**WORK TASK:**
The required output is the lines below from the line containing "25: (361, 197, 1.54)" to the line containing "35: (391, 37, 35.20)", inclusive, retyped exactly. No other lines belong in it.

**DATA:**
-=-=-
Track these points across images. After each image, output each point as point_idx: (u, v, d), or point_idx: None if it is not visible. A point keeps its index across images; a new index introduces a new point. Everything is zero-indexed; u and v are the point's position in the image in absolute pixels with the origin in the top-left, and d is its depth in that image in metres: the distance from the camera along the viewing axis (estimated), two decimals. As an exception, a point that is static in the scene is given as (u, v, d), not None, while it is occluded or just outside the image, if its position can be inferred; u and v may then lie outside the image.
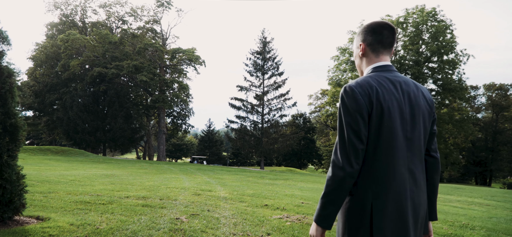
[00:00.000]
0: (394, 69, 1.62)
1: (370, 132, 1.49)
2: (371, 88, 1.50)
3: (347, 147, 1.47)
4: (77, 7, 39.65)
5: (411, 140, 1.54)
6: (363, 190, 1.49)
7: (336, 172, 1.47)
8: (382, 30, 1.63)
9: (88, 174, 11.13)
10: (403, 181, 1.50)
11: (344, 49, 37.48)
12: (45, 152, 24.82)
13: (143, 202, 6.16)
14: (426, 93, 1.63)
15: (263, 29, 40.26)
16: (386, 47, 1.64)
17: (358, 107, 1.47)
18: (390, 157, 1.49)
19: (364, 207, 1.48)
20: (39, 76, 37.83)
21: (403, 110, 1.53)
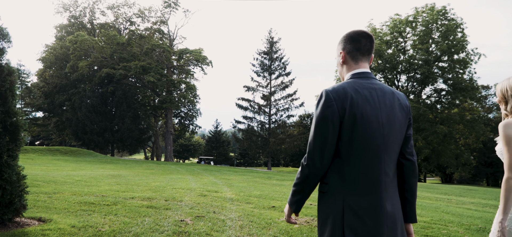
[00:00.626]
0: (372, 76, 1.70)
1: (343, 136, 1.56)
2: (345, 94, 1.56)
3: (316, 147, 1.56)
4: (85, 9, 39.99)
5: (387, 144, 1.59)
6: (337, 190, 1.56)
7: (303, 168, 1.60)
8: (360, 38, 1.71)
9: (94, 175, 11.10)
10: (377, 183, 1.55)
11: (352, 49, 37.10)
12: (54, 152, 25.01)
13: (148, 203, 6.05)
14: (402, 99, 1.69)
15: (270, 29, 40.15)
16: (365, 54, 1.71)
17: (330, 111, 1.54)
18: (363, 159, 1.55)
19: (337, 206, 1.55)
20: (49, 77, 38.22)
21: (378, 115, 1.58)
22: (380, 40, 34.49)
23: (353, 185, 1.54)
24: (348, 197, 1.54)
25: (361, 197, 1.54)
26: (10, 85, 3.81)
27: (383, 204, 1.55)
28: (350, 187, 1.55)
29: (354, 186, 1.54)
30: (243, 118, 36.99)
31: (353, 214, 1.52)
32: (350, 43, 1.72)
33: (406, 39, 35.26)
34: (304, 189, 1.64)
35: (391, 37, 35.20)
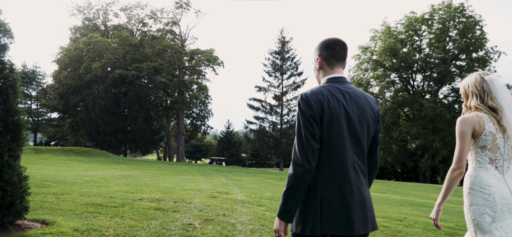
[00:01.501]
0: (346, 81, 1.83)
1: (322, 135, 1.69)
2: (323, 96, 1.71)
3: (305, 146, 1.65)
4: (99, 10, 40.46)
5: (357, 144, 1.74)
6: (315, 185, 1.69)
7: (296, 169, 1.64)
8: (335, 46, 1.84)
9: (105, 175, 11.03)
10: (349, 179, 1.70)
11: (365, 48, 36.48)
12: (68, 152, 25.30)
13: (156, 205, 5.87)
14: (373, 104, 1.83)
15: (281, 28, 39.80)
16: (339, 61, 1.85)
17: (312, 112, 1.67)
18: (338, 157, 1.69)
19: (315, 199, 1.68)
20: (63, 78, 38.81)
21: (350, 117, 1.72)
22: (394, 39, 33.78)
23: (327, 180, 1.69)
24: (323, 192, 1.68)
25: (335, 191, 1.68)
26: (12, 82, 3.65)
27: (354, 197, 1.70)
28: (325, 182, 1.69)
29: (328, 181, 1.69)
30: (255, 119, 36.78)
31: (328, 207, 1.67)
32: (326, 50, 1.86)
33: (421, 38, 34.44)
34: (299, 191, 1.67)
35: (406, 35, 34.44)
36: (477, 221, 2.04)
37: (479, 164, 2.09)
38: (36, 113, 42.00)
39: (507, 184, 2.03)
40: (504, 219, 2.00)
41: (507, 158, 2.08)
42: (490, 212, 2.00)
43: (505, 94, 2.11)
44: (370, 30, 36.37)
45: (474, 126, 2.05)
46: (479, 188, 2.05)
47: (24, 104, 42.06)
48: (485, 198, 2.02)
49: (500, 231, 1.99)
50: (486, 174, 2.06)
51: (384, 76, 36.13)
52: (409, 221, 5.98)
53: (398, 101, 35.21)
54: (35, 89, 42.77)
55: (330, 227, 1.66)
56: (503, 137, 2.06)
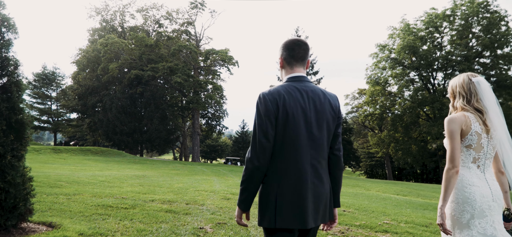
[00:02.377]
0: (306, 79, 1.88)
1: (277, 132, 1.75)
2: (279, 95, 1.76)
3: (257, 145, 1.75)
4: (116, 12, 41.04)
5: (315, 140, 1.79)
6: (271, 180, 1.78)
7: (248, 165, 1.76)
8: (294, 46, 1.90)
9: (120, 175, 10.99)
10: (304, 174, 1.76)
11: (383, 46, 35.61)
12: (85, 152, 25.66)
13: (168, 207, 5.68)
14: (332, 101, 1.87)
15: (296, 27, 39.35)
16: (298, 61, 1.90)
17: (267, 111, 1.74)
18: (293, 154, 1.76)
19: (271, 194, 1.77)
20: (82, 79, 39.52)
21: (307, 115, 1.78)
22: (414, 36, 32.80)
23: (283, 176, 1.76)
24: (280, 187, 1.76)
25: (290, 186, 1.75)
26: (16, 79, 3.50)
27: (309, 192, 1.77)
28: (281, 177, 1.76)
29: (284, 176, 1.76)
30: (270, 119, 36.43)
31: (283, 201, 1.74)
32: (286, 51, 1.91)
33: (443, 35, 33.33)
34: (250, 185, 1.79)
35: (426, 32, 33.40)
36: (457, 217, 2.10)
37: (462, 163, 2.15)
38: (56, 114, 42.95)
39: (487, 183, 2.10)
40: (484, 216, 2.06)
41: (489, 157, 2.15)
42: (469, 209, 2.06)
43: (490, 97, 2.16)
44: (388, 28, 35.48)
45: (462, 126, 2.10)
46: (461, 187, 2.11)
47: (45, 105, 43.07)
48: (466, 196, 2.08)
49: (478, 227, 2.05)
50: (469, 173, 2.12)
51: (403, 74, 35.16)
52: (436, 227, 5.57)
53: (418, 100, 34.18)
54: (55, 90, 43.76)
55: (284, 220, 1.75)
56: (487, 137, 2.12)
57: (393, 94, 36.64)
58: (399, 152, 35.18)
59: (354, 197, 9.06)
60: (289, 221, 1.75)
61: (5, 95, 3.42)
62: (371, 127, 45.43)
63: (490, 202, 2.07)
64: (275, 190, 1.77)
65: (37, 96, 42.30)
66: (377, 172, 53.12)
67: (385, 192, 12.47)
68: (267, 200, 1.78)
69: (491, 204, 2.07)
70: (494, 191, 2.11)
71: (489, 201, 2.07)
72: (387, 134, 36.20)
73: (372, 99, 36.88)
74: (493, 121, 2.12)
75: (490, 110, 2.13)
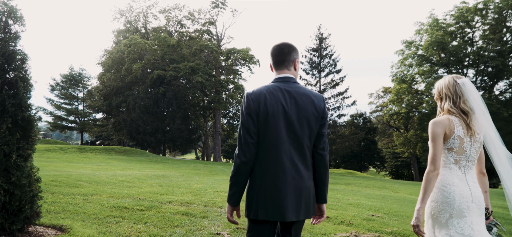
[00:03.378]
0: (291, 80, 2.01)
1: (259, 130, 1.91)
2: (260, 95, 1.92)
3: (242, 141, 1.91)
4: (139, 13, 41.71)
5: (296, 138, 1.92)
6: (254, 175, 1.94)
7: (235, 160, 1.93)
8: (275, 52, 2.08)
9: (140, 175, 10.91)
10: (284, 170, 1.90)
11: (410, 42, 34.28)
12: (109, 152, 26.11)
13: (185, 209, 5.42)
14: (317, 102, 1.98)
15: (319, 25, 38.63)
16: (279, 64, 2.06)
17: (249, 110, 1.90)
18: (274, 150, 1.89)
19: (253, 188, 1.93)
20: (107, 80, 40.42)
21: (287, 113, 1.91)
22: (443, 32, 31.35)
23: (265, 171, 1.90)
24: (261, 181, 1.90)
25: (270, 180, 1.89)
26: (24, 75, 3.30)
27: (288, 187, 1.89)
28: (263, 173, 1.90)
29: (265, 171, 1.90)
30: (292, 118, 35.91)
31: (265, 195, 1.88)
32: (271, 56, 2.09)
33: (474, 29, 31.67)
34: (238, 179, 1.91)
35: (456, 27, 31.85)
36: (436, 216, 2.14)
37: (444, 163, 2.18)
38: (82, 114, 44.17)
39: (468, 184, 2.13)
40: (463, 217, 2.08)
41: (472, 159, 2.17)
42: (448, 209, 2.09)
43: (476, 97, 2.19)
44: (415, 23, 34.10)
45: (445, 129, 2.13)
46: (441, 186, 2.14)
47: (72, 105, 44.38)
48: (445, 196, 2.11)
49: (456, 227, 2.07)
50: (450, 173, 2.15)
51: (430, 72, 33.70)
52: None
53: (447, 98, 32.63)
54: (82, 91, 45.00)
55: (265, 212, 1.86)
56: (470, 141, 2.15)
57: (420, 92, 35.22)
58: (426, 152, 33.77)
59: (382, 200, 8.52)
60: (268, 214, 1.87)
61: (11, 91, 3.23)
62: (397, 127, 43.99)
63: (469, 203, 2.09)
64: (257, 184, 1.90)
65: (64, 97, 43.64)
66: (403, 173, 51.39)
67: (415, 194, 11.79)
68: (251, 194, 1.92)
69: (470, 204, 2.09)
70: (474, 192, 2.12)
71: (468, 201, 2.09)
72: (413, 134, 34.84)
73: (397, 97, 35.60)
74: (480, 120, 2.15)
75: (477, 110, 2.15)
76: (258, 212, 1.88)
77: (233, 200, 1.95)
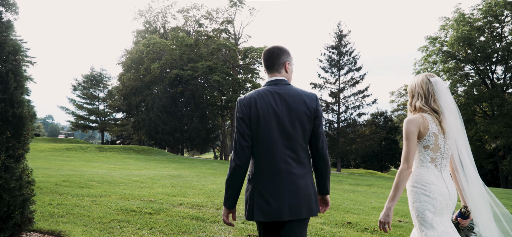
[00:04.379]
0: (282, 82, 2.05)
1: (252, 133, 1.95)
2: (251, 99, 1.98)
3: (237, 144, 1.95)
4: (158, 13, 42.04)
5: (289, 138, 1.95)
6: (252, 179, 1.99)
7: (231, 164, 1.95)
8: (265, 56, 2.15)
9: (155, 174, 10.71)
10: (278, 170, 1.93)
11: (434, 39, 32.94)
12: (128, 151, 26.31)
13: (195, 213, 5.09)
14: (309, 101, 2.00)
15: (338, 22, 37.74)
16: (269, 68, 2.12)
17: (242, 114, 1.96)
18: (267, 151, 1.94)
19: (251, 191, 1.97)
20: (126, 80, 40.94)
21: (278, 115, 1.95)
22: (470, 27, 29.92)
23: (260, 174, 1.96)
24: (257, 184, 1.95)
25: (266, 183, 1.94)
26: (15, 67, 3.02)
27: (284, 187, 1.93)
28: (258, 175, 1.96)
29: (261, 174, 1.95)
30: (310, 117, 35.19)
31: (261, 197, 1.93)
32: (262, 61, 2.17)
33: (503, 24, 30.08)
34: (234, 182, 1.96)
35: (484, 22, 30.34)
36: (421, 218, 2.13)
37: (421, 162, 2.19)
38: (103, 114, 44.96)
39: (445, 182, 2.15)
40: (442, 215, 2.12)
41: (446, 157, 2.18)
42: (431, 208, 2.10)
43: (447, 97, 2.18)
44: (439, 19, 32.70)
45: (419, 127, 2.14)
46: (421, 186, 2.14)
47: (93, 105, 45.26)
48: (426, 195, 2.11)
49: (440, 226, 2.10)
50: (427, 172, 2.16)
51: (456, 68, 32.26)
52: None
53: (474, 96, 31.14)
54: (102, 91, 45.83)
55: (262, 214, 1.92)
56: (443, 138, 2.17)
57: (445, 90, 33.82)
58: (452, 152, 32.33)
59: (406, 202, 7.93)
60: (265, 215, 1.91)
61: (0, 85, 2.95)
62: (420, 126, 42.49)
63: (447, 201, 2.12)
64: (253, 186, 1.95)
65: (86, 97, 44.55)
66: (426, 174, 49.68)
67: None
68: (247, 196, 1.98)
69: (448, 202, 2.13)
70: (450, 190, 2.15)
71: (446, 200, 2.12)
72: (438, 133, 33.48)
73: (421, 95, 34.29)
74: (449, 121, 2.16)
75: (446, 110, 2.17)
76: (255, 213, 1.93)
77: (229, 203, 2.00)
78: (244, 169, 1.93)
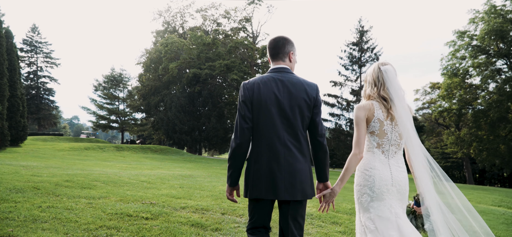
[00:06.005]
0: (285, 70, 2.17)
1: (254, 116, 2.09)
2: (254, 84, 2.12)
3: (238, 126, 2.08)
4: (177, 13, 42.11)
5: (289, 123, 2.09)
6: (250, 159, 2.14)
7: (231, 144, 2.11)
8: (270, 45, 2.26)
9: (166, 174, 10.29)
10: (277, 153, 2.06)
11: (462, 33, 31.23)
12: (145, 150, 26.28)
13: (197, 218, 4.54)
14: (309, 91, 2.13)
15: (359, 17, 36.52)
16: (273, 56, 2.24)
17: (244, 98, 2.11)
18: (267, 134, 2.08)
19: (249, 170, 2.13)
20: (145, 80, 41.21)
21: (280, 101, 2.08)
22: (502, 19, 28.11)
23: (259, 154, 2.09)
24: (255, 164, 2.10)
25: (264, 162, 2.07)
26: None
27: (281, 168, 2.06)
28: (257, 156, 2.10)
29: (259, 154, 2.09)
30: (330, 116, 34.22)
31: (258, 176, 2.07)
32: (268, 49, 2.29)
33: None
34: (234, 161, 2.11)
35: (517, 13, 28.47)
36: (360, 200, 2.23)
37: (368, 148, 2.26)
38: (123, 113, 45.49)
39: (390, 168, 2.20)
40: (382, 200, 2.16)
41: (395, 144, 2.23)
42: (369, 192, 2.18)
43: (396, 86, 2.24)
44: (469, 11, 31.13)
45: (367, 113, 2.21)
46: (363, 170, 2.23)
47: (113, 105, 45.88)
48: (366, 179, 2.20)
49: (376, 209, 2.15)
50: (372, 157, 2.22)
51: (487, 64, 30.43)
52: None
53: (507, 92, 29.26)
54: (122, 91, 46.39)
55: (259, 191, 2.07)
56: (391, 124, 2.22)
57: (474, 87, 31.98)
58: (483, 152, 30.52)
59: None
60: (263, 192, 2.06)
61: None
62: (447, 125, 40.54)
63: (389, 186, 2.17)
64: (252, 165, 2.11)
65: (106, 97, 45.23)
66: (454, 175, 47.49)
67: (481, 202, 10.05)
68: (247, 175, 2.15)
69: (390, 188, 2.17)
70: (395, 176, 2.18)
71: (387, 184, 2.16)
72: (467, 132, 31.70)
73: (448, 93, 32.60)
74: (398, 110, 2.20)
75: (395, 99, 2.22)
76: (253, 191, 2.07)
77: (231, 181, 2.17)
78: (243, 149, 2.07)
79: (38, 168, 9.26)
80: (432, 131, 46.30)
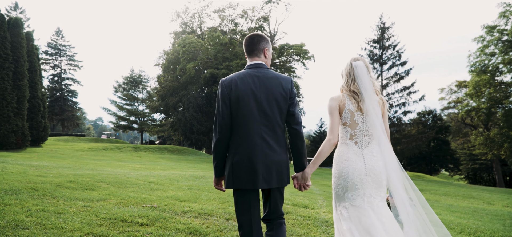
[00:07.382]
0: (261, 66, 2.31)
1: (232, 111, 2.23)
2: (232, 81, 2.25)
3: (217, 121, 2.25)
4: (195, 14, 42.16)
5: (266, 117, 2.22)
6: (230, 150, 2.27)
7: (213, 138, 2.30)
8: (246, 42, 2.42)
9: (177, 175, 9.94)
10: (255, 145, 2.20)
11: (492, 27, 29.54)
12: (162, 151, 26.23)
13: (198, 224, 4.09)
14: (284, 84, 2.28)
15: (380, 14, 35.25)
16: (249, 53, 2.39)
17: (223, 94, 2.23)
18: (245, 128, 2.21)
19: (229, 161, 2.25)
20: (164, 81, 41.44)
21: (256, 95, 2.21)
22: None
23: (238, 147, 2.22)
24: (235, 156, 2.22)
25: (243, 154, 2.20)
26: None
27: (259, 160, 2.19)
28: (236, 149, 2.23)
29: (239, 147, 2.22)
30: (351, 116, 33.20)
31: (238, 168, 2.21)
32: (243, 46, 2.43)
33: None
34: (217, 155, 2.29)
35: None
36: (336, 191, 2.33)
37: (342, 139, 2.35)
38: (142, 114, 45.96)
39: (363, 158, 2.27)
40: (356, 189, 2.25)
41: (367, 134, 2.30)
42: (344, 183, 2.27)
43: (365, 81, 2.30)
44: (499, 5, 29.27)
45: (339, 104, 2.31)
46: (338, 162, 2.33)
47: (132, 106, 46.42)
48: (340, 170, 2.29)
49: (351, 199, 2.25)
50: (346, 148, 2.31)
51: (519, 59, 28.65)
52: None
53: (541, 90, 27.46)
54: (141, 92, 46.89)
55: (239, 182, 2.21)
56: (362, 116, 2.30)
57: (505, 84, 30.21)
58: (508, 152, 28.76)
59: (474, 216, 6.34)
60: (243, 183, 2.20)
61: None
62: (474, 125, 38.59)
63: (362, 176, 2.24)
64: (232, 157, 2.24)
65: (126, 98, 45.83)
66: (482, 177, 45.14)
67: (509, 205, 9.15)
-=-=-
**ANSWER SECTION:**
25: (361, 197, 1.54)
26: (10, 85, 3.81)
27: (383, 204, 1.55)
28: (350, 187, 1.55)
29: (354, 186, 1.54)
30: (243, 118, 36.99)
31: (353, 214, 1.52)
32: (350, 43, 1.72)
33: (406, 39, 35.26)
34: (304, 189, 1.64)
35: (391, 37, 35.20)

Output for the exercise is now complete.